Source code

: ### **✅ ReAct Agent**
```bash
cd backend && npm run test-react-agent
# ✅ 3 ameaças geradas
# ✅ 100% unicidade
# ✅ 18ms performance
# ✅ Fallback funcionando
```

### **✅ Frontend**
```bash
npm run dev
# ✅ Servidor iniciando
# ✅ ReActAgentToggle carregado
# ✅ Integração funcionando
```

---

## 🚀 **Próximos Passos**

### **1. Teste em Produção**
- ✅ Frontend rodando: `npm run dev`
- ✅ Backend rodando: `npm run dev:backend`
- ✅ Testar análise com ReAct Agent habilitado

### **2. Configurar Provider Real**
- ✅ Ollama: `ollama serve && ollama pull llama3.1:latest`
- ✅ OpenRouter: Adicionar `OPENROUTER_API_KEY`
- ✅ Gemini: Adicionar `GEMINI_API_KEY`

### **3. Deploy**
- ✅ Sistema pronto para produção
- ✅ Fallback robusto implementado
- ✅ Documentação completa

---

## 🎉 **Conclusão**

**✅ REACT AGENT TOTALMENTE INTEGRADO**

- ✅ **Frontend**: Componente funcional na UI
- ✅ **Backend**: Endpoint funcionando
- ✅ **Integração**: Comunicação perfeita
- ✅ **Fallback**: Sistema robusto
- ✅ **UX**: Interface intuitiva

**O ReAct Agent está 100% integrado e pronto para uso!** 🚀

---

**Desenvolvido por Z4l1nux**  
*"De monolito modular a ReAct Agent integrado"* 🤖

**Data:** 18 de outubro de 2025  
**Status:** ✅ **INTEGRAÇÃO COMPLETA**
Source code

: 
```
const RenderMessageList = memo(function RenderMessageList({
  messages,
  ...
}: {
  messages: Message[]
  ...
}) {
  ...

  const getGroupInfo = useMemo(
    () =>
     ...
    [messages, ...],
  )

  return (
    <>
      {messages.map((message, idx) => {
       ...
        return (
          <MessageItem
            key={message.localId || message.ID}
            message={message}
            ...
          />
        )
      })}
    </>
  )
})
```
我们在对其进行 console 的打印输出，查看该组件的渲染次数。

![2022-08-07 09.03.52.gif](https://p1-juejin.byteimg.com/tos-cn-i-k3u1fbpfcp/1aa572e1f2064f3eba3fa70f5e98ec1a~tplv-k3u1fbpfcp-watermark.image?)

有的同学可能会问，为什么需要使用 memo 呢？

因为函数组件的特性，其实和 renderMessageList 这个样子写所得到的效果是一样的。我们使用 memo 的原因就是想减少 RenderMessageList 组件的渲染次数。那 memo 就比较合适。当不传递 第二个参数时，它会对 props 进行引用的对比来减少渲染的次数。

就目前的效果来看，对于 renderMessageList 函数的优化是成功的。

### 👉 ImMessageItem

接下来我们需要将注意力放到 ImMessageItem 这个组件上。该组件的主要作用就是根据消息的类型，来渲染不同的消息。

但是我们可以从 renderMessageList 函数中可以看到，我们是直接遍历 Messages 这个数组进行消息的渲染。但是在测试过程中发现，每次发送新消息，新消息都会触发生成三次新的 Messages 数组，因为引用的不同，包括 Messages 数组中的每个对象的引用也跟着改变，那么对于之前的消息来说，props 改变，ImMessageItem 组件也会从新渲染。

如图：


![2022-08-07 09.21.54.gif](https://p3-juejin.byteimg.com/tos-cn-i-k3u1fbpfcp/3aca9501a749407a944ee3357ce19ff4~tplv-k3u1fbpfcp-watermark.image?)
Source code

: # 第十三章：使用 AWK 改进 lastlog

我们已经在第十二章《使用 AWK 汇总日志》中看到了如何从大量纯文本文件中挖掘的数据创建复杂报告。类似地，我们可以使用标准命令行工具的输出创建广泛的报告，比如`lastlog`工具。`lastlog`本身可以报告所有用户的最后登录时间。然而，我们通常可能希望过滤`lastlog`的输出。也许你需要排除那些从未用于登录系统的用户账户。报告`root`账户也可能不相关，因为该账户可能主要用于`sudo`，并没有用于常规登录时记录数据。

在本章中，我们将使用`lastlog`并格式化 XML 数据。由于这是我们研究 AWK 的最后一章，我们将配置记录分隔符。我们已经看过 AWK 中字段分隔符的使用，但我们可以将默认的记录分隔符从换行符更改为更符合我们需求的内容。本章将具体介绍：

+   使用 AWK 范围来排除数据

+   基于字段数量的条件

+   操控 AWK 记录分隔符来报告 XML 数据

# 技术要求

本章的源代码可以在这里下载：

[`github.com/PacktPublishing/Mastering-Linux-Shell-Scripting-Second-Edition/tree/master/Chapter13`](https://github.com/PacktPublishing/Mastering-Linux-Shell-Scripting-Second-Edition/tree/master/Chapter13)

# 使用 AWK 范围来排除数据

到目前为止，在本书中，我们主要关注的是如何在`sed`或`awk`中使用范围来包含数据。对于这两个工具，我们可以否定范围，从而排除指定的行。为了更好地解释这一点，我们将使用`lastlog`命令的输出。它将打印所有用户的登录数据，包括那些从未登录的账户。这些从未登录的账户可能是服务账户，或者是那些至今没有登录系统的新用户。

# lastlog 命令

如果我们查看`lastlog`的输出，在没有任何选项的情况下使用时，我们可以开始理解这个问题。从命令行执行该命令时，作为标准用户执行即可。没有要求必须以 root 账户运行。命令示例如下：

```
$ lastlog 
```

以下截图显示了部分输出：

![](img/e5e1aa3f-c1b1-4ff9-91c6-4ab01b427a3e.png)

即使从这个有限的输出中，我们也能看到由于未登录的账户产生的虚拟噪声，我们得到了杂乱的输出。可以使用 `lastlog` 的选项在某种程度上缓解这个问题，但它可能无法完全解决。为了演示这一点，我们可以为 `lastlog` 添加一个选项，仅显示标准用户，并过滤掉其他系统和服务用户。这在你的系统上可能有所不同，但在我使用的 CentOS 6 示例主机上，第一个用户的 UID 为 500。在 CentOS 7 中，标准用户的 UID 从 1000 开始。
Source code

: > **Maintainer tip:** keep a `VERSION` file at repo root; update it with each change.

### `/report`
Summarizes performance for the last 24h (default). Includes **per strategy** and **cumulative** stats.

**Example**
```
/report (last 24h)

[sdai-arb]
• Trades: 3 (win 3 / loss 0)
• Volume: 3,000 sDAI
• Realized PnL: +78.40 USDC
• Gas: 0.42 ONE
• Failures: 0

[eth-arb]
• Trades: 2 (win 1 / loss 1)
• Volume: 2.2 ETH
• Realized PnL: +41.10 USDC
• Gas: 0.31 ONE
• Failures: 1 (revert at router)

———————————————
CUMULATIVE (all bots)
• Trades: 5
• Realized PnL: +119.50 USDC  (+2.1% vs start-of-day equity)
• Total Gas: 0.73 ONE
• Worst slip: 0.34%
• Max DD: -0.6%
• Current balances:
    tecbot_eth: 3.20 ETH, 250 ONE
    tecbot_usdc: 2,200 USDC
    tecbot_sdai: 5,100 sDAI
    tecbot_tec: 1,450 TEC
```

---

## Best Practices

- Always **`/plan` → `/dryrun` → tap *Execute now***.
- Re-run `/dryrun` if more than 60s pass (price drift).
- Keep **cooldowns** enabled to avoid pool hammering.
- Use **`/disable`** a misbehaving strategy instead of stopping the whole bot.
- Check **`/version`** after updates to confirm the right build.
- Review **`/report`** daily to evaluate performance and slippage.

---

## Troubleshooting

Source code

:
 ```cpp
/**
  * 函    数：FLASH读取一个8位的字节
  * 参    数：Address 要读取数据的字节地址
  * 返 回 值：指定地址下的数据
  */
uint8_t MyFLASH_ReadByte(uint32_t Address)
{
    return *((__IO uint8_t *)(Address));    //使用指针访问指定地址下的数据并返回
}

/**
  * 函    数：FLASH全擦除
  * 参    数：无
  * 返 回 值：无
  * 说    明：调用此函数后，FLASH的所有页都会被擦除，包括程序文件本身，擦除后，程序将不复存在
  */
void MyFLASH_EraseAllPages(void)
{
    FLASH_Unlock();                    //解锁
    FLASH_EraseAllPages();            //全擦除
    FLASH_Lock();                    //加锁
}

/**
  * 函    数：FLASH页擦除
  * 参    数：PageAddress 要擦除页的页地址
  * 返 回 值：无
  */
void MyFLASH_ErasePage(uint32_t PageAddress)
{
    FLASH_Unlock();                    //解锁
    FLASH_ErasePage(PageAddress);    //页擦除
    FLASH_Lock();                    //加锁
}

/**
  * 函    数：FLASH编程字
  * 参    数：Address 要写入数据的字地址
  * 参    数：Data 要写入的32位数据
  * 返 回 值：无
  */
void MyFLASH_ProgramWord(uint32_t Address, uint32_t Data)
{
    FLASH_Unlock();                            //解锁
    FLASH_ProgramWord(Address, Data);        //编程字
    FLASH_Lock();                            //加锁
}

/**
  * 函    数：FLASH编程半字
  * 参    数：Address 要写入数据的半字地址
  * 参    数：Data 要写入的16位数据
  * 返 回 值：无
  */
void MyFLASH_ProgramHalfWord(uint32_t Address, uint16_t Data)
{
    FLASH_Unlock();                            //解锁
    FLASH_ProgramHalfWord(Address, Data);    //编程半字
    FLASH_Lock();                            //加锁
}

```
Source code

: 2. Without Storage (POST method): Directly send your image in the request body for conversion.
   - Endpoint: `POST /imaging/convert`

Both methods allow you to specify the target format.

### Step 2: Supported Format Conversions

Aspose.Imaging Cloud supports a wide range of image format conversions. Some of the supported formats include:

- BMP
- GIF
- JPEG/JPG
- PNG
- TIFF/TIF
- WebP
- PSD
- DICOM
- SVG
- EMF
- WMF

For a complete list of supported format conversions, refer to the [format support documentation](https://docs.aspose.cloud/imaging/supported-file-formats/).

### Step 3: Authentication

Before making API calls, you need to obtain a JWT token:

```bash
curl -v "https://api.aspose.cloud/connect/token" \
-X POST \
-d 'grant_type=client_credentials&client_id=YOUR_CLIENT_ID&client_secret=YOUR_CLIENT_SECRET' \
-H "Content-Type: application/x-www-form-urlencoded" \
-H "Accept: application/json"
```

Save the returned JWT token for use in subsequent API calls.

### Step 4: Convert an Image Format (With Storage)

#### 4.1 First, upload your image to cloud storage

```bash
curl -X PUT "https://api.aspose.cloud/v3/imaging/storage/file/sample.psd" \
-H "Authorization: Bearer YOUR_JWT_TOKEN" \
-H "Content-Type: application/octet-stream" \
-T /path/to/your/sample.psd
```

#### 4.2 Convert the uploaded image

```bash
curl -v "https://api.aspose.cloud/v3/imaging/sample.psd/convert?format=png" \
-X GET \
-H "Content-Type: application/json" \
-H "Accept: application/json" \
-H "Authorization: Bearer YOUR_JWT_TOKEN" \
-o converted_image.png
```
#####
Each line above that contains "byteimg" must be copied out.

Answer below
![2022-08-07 09.03.52.gif](https://p1-juejin.byteimg.com/tos-cn-i-k3u1fbpfcp/1aa572e1f2064f3eba3fa70f5e98ec1a~tplv-k3u1fbpfcp-watermark.image?)
![2022-08-07 09.21.54.gif](https://p3-juejin.byteimg.com/tos-cn-i-k3u1fbpfcp/3aca9501a749407a944ee3357ce19ff4~tplv-k3u1fbpfcp-watermark.image?)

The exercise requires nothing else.